With his dominance at Syracuse, it was no surprise that Thomson was recruited to many of the top senior bowl games. He played in the Japan Bowl and was crowned as the Defensive MVP in the East-West Shrine Game. Brett Favre was the offensive MVP.
“It was fun. Every four players shared a rental car for the week, and I shared my car with Brett Favre, Browning Nagle—a guy that played for the Jets—and John Flannery who played in the NFL for a long time,” he said. “It was great. I got to hang out with those guys all week.”
His performance earned him a tryout with the New England Patriots, but he was cut as a free agent at the start of the season. Rather than give up on the sport, Thomson turned to coaching. He led the University of New Haven football team to a pair of undefeated seasons before taking the helm at Bristol Central where he helped develop Tim Washington into a record setting rusher.
Thomson coached Mike Drury during his high school tenure, and that was one reason why Drury recruited his former coach to the sidelines last year when he took over the Blue Knight football program. Now Thomson has come full circle.
“One of the things that makes him such a great coach is that he has the ability to find ways to do things that are intricate but easy for a high school kid to understand,” said Drury. “He came in during the preseason of my junior year, and he installed an offense in something like three days. It was so intricate, and we had a 3,000 yard rusher. All the blocking schemes and everything were put in over just three days, and that was incredible.”
With his ability to lead as a player and a coach, Thomson was an easy choice for the Southington Sports Hall of Fame selection committee.
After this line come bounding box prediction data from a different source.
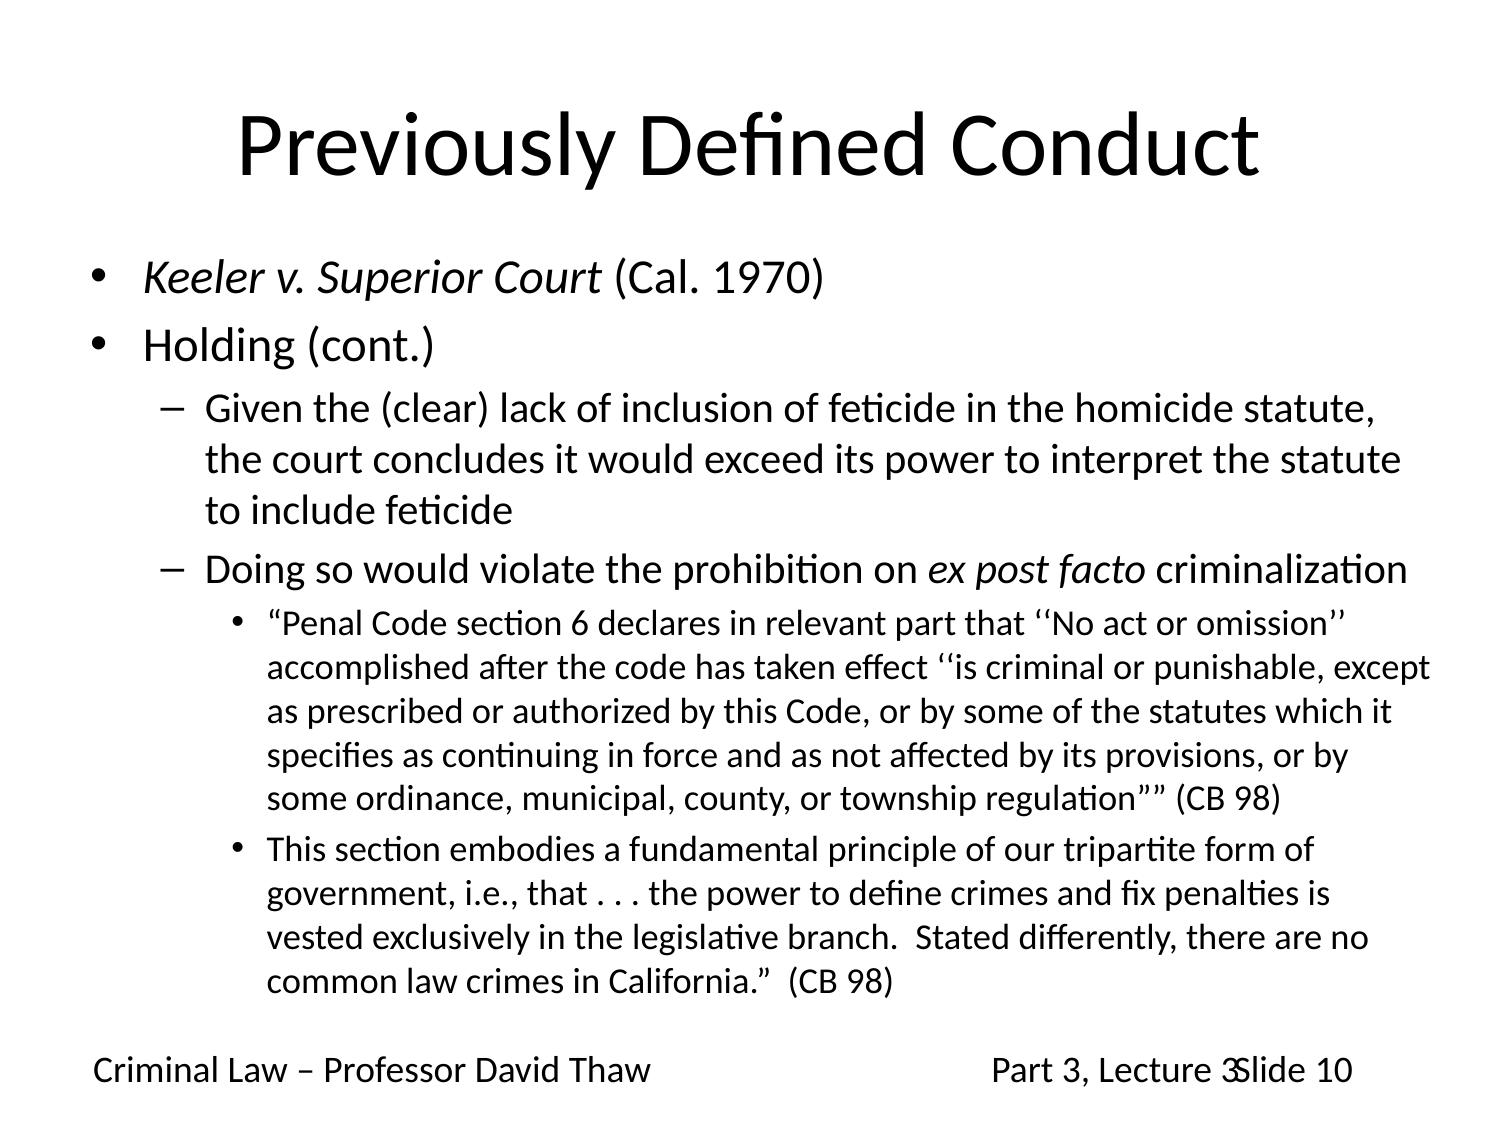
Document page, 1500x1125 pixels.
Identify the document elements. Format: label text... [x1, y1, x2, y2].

title Previously Defined Conduct [75, 45, 1425, 233]
list Keeler v. Superior Court (Cal. 1970) Holding (cont.) Given the (clear) lack of inclusion of feticide in the homicide statute, the court concludes it would exceed its power to interpret the statute to include feticide Doing so would violate the prohibition on ex post facto criminalization “Penal Code section 6 declares in relevant part that ‘‘No act or omission’’ accomplished after the code has taken effect ‘‘is criminal or punishable, except as prescribed or authorized by this Code, or by some of the statutes which it specifies as continuing in force and as not affected by its provisions, or by some ordinance, municipal, county, or township regulation”” (CB 98) This section embodies a fundamental principle of our tripartite form of government, i.e., that . . . the power to define crimes and fix penalties is vested exclusively in the legislative branch. Stated differently, there are no common law crimes in California.” (CB 98) [75, 237, 1450, 1025]
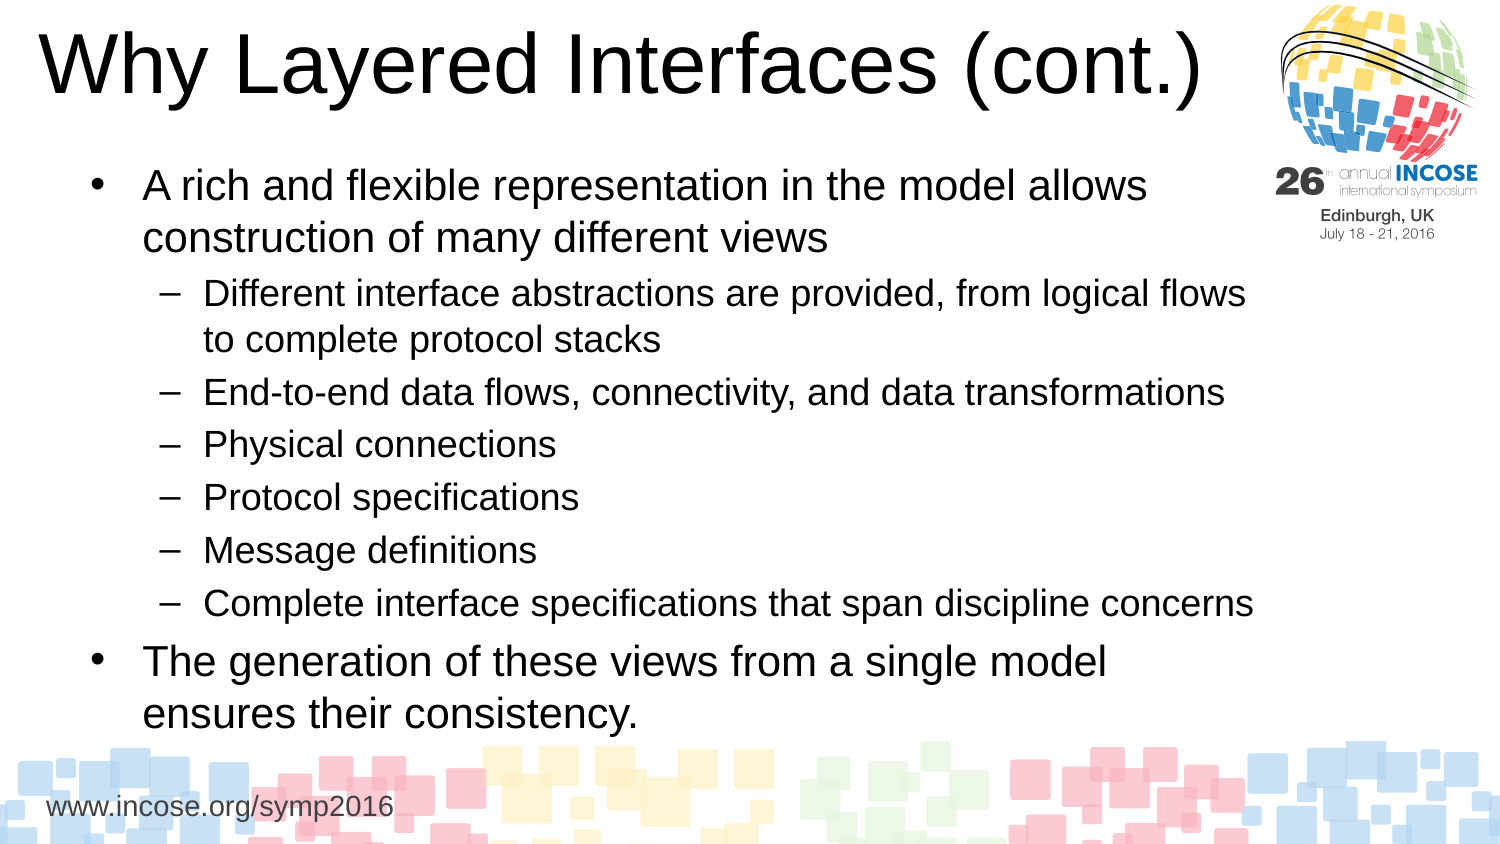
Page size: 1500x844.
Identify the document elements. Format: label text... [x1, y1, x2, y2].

He will be inducted during a ceremony at the Aqua Turf on Thursday, Nov. 8. For tickets, contact Jim Verderame, (860) 628-7335.
“It’s just a great honor to be listed along with all those names,” said Thomson. “Growing up, I always heard about guys like Andy Meade. I played with his kid, and I always heard about what a great player he was. Then, when you look at all those other guys selected, it was such an honor.”